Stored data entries
◆ ◆ ◆ ◆ ◆ ◆ ◆
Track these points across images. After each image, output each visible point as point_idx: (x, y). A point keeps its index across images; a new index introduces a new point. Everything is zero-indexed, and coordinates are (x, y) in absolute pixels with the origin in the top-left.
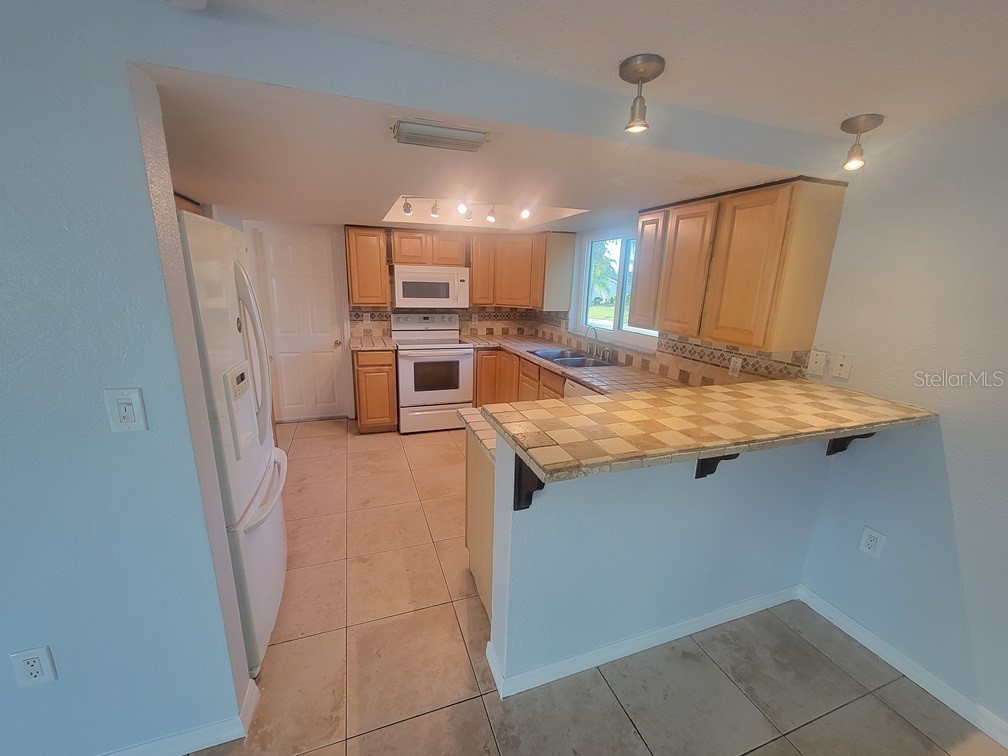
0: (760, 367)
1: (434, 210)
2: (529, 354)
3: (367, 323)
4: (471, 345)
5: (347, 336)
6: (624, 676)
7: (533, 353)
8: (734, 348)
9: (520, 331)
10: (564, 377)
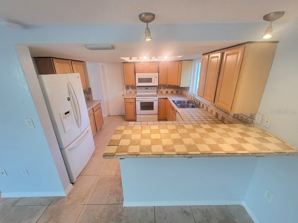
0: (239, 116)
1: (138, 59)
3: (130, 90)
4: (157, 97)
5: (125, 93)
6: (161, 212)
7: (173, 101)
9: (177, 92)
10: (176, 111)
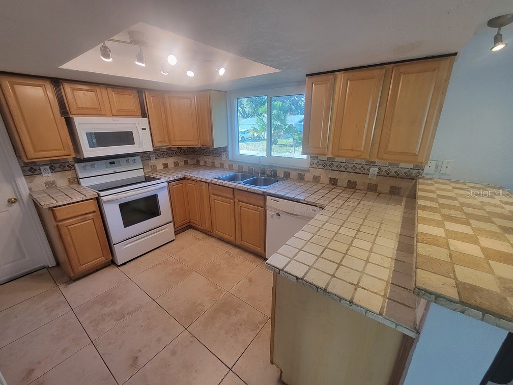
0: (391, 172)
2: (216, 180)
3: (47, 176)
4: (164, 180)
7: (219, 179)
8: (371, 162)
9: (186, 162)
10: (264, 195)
◆ ◆ ◆ ◆ ◆ ◆ ◆
_YOUR GOAL_: Reproduce all of the lines above word for word, but leave out the pictures.

_ANSWER SPACE_:
Track these points across images. After each image, output each visible point as point_idx: (x, y). A point keeps its index across images; a new index introduces a new point. Everything is zero-indexed, and coordinates are (x, y) in absolute pixels with the origin in the top-left.
0: (760, 367)
1: (434, 210)
2: (529, 354)
3: (367, 323)
4: (471, 345)
5: (347, 336)
6: (624, 676)
7: (533, 353)
8: (734, 348)
9: (520, 331)
10: (564, 377)
0: (239, 116)
1: (138, 59)
3: (130, 90)
4: (157, 97)
5: (125, 93)
6: (161, 212)
7: (173, 101)
9: (177, 92)
10: (176, 111)
0: (391, 172)
2: (216, 180)
3: (47, 176)
4: (164, 180)
7: (219, 179)
8: (371, 162)
9: (186, 162)
10: (264, 195)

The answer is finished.